Page text start

Block diagram of the NEC 7720 DSP internal structure (NEC Electronics Inc., 1985)

On the higher level, the DSP acts as a vocoder. It receives five formant packets from the CPU, 16 bits each (80 bytes in total), and generates the voice waveforms using vocal tracts model algorithms. There are two routines present in the DSP firmware. The first one receives the data packets from the CPU and writes output data into a queue, and the other one outputs the resulting voice samples to the DAC. The sampling rate is regulated by a CPU timer running at 10kHz. After clearing the output queue, the DSP requests a new packet from the CPU by unsetting the P0 flag in the status register. The flag is available externally as an output pin and connected directly to the CPU interrupt pin which triggers the interrupt handler routine. The final DSP stage has one generated packet, which is released when the interrupt is triggered. Immediately after the packet has been sent, it prepares the next packet for sending; there is always one packet waiting to be released. The CPU interrupt routine sends the data to the DSP via the parallel peripheral bus connected to the DSP’s parallel port. It does so by writing 40 pairs of bytes into the DSP’s data register DR. After the first word is received or the request times out, the DSP sets the P0 flag back to 1.

Page text end
Provided data start

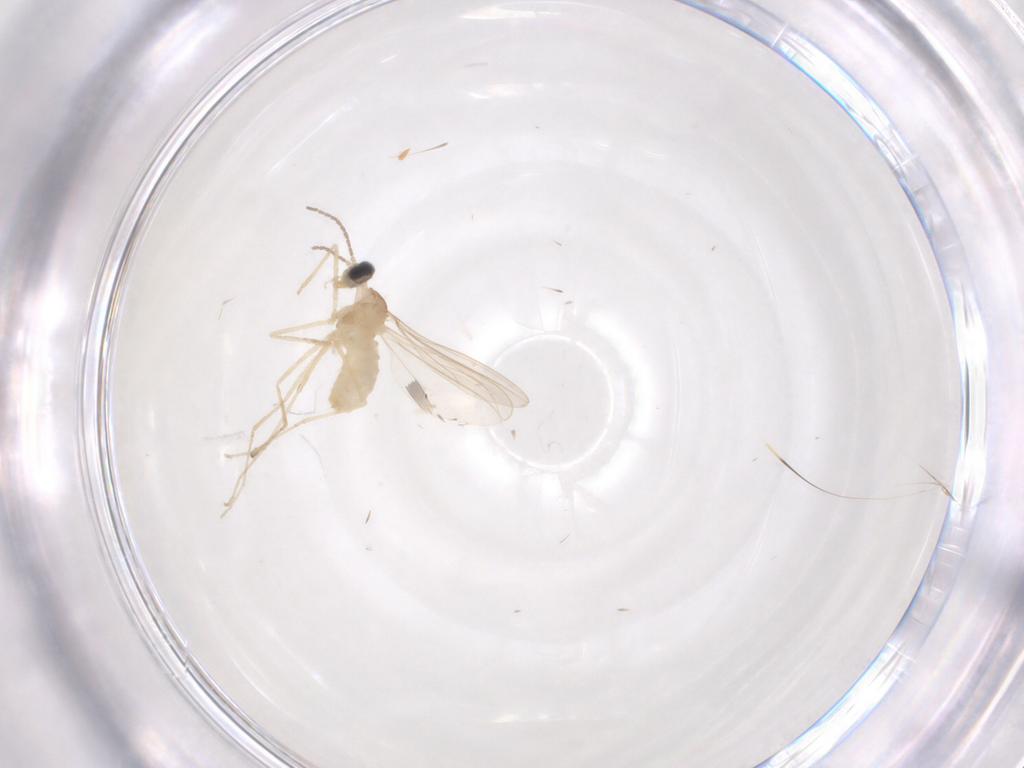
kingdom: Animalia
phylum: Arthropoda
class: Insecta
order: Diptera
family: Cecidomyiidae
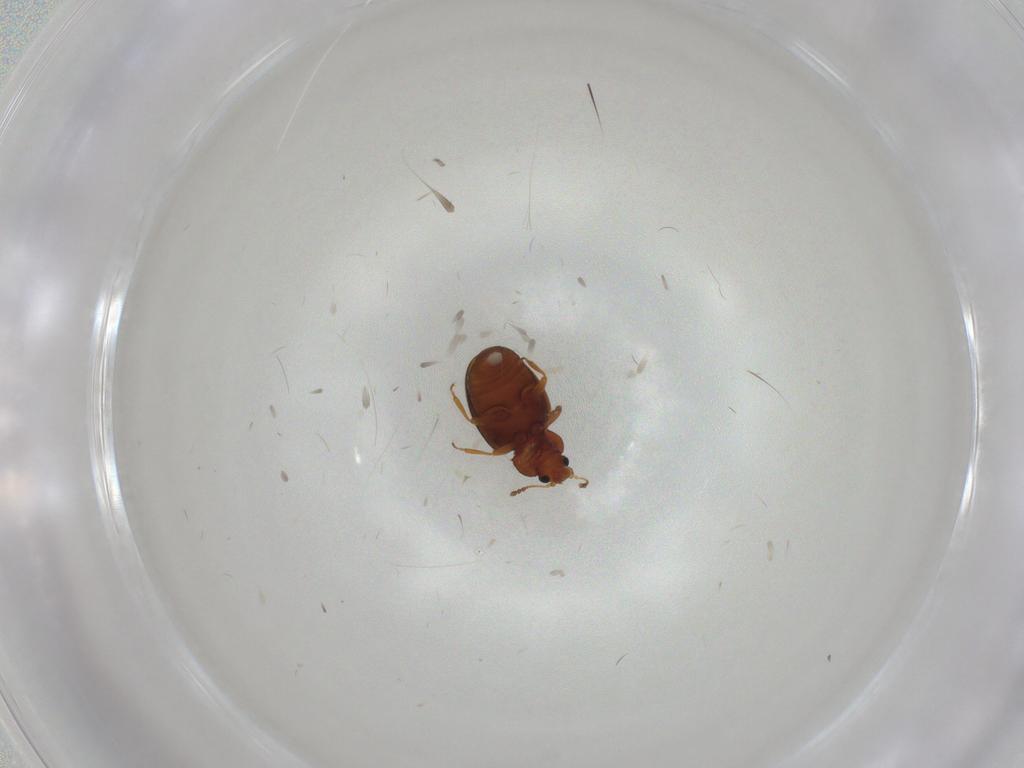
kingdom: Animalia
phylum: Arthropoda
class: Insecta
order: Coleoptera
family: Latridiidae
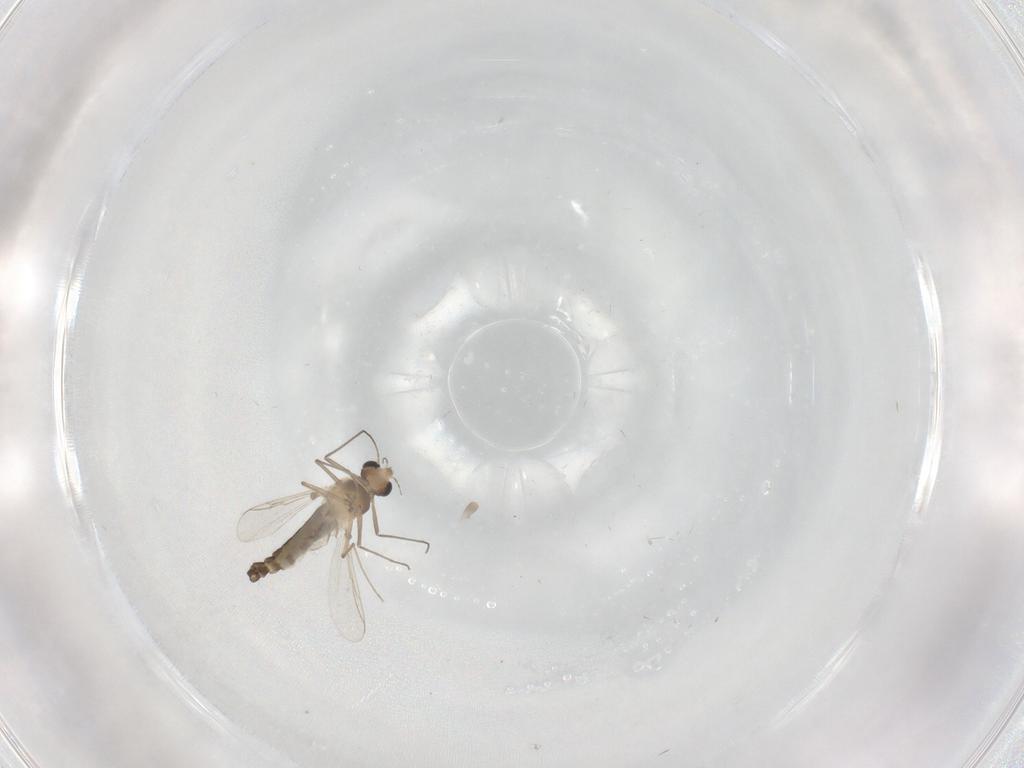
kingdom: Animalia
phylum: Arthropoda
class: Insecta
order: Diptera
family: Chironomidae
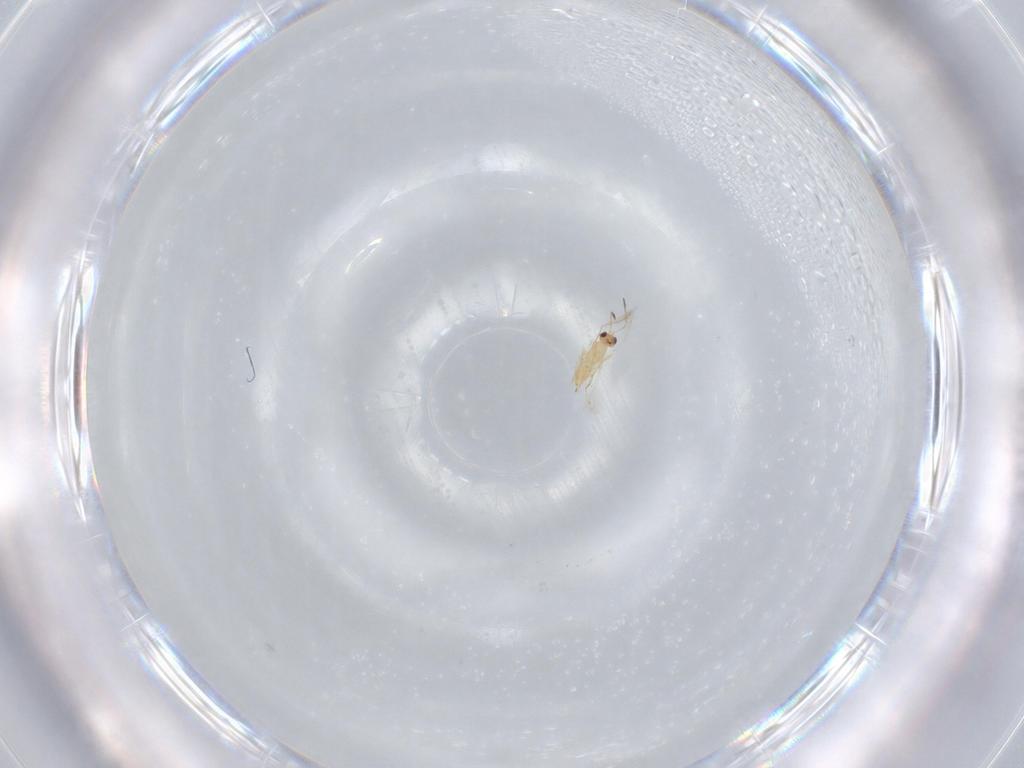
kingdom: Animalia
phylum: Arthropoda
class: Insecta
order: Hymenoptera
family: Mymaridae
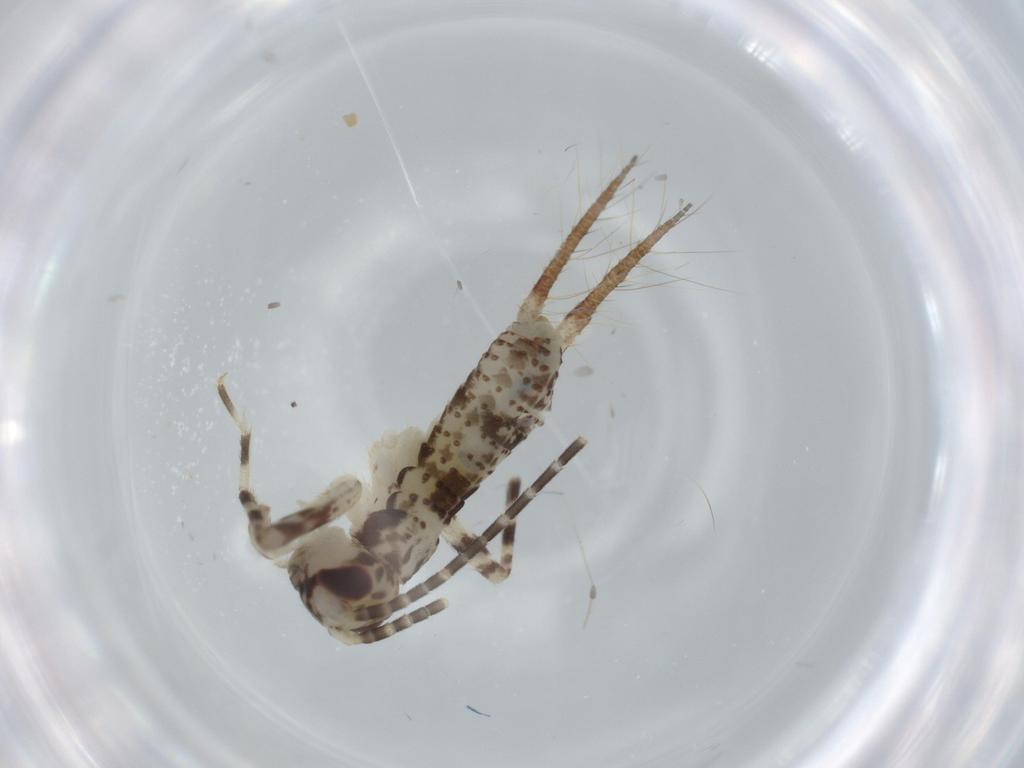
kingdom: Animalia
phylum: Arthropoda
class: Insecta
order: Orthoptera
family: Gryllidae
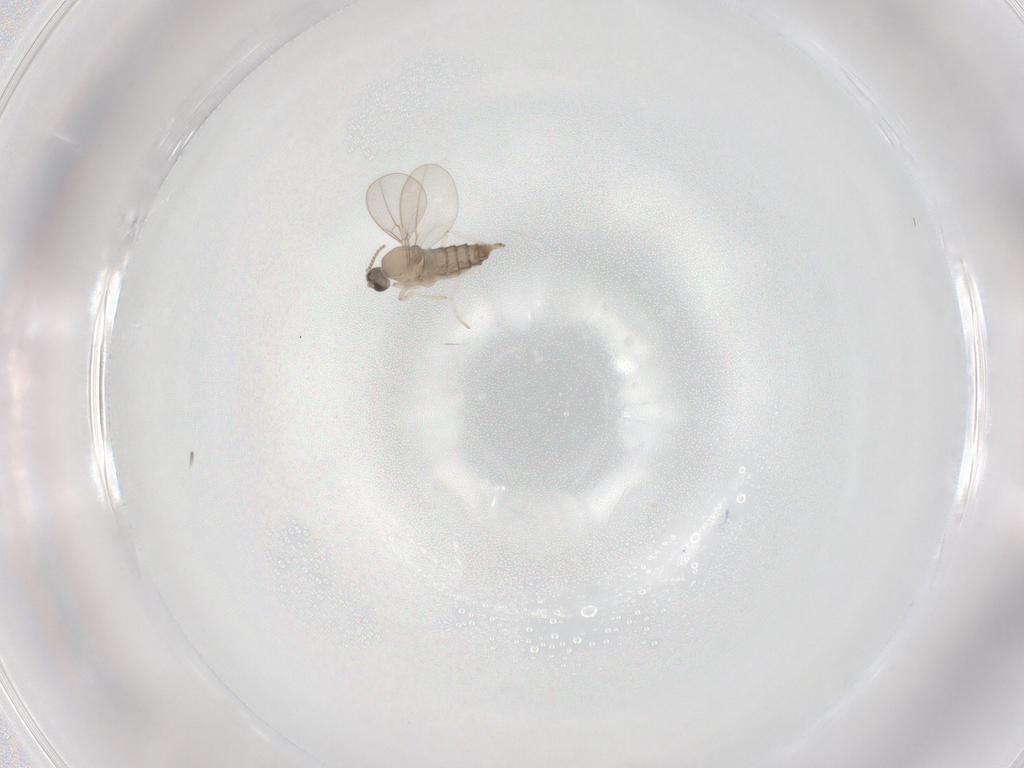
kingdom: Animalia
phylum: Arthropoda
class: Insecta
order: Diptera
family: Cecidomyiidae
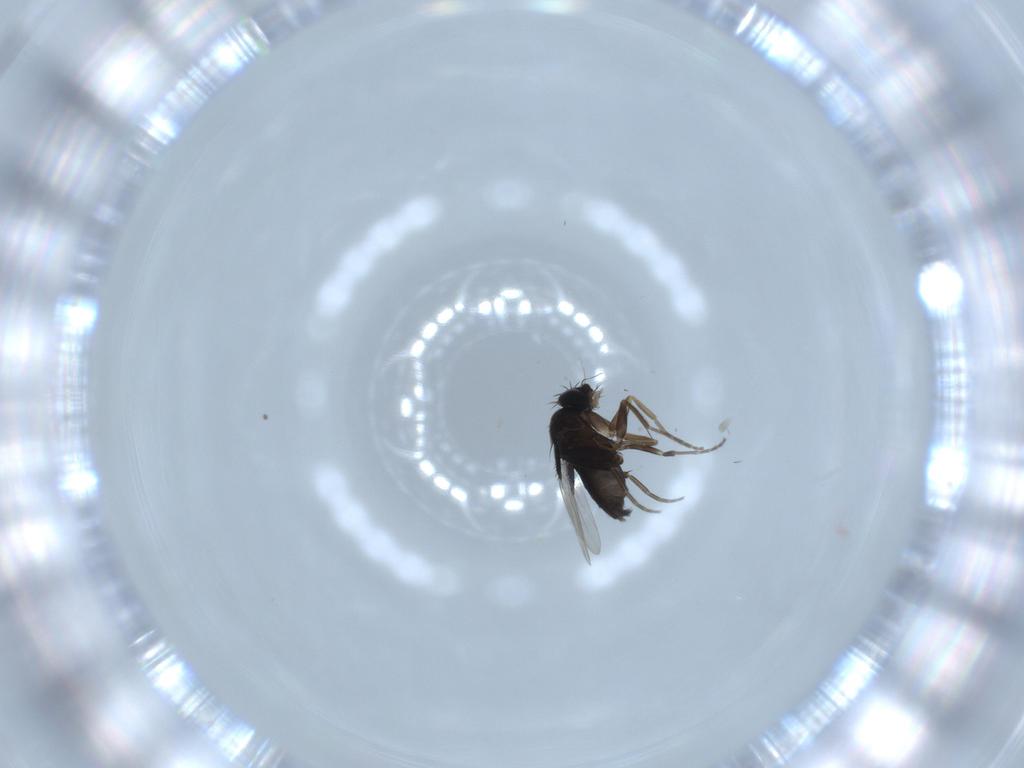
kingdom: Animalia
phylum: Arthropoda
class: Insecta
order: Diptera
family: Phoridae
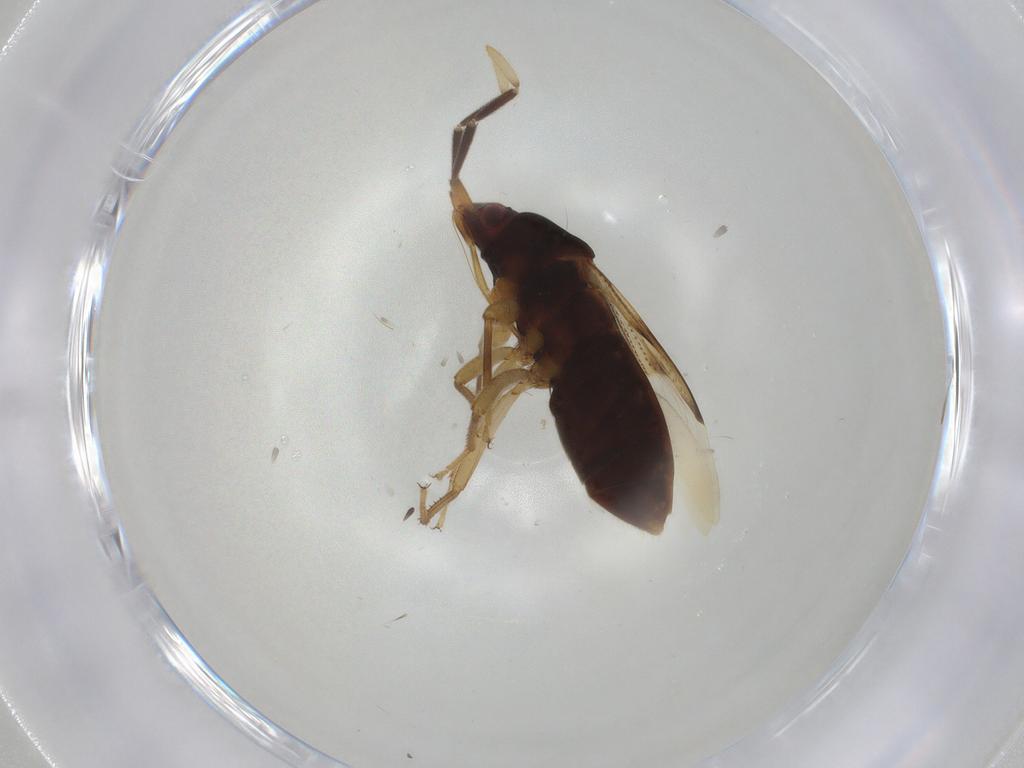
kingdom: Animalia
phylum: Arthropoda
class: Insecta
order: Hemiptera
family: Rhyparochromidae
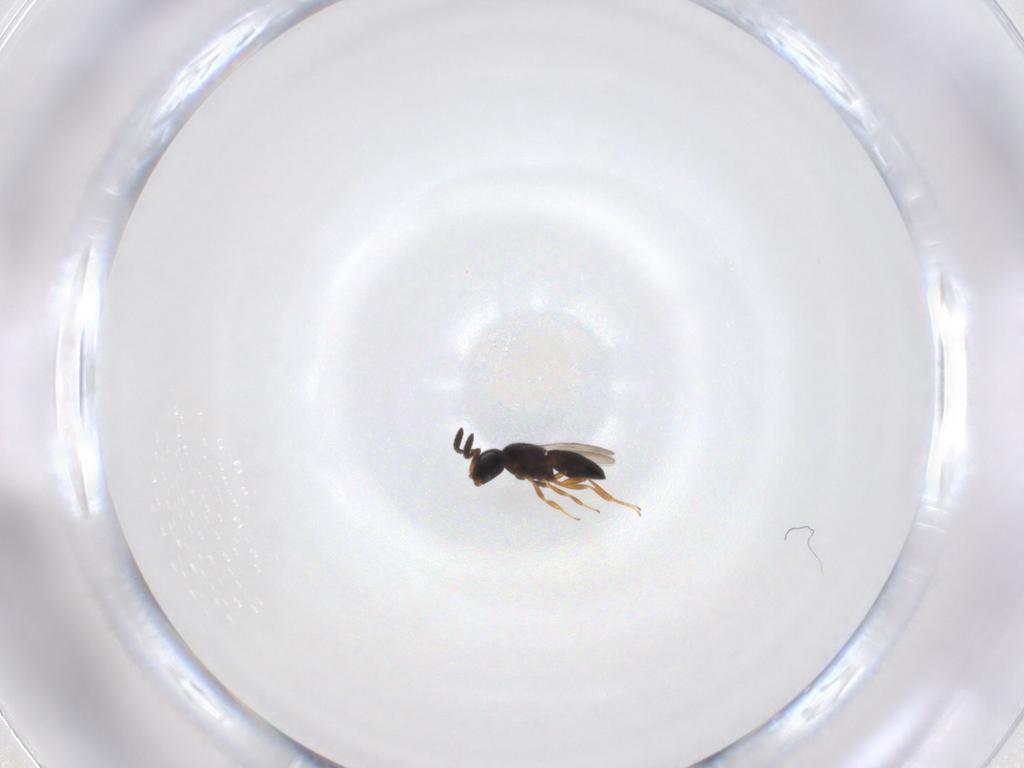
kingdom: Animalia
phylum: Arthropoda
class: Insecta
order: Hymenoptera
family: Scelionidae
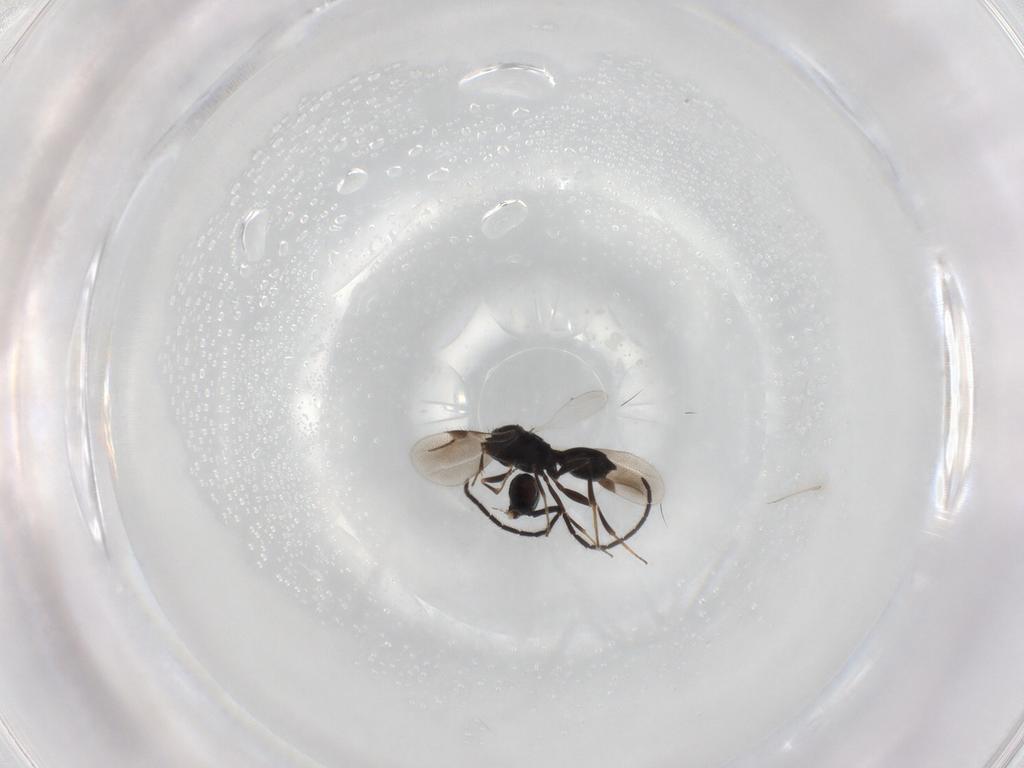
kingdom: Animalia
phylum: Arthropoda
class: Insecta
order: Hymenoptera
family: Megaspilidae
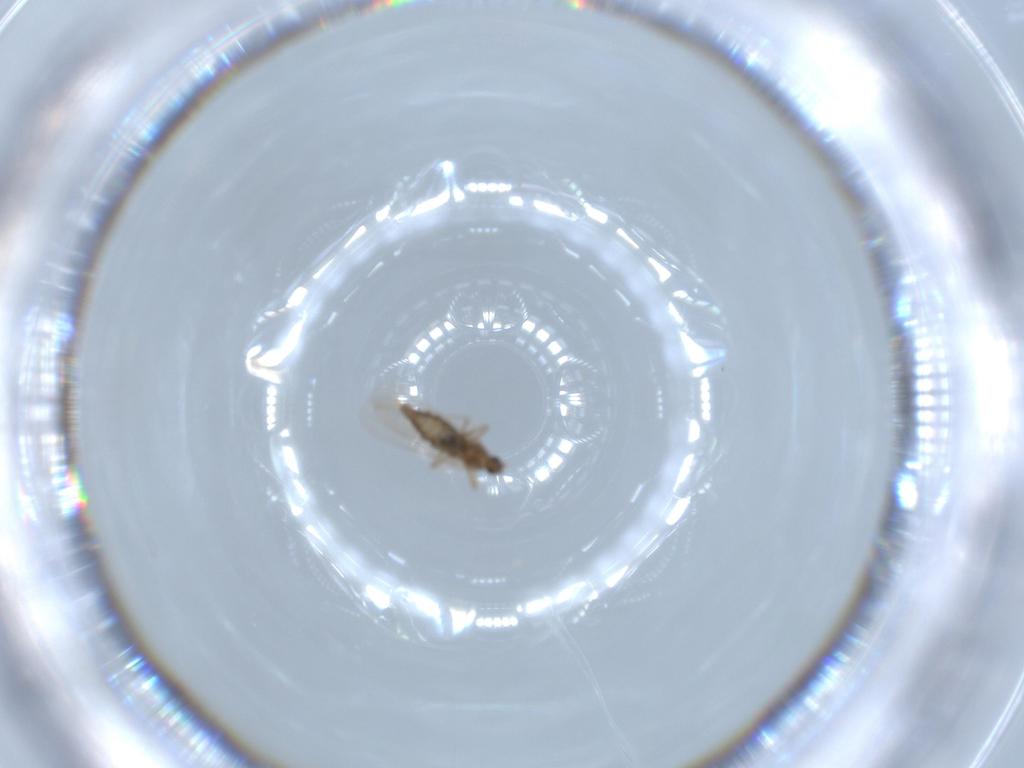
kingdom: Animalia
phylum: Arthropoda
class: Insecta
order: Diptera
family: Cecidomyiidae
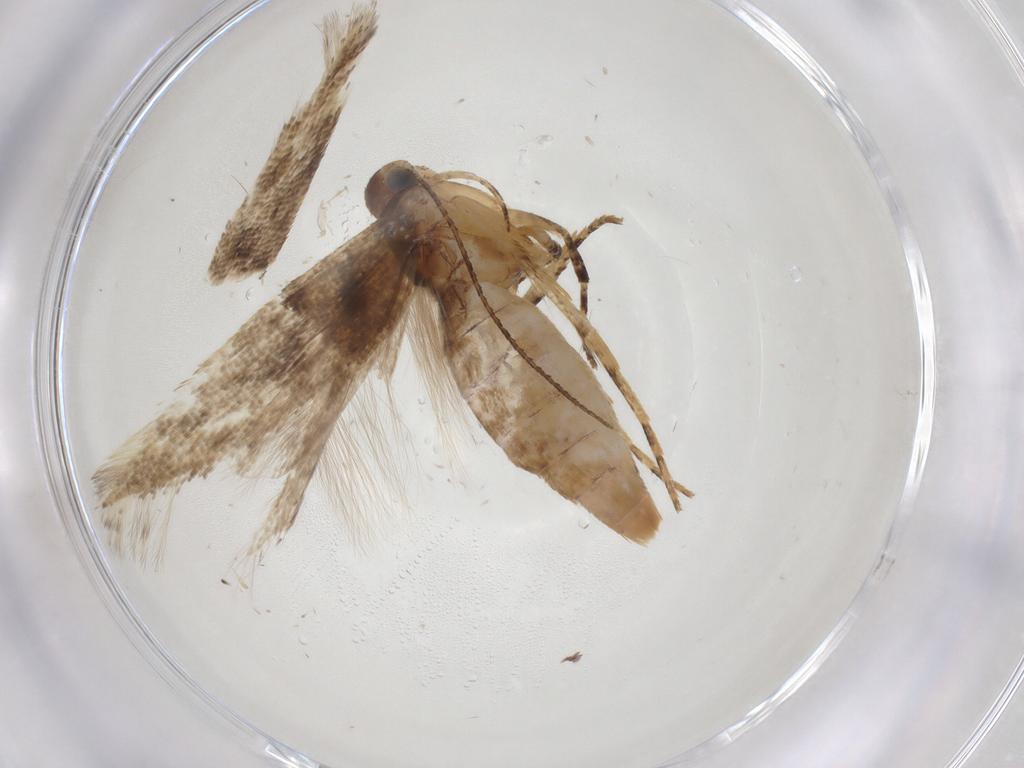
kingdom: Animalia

Provided data end

§ Problem description
Resume the NEC 7720 DSP passage after its last sentence, continuing its account of how the DSP and CPU exchange data.

§ Exercise answer
I have analysed the timing of the hardware system with a help of the Zeroplus LAP-C 16128 Logic Cube Analyser, logging signals on pins that were directly connected to the CPU. The below snapshot shows a ~1ms window with 80 bytes of data being written to the DSP Data Register (DR).

Voice synthesiser board logic analysis.
Analysis of the timing of the hardware system

I have noted the following:
- DSP interrupt pin INT is being driven with a 10kHz timer,
- P0 DSP output connected to the CPU interrupt pin (requesting data from the CPU) goes down for 210us and up for 9.79ms (every 10ms, 100Hz @ 97.9% Duty Cycle),
- ~117.5us after P0 going down the CPU checks the Status Register (SR),
- ~277.5us after that the CPU does one more SR read,
- then, 40 times in a row: after ~10us SR is read, ~7us after that 1 byte is written to DR, ~4us after that another byte is written (total of 80 bytes),
- at the end, the CPU does 2 more reads and waits for another P0 interrupt.

DAC

The AMD AM6012 is a 12-bit multiplying Digital-to-Analogue Converter. It is used to convert the waveform digital sample data to an analogue signal before the amplification stage. The 12-bit parallel input to the DAC is fed with a combination of two HCT273 D-Type flip-flops with clear pins and two HCT377 D-Type flip-flops with clock enable pins. The two cascaded HCT377 flip-flops take a 16-bit serial output from the DSP and convert it to parallel acting as shift registers. Once the shifting is done, the remaining HCT273 flip-flops discard 4 bits of data and output the resulting 12-bit signal to the DAC at a rate of 10kHz.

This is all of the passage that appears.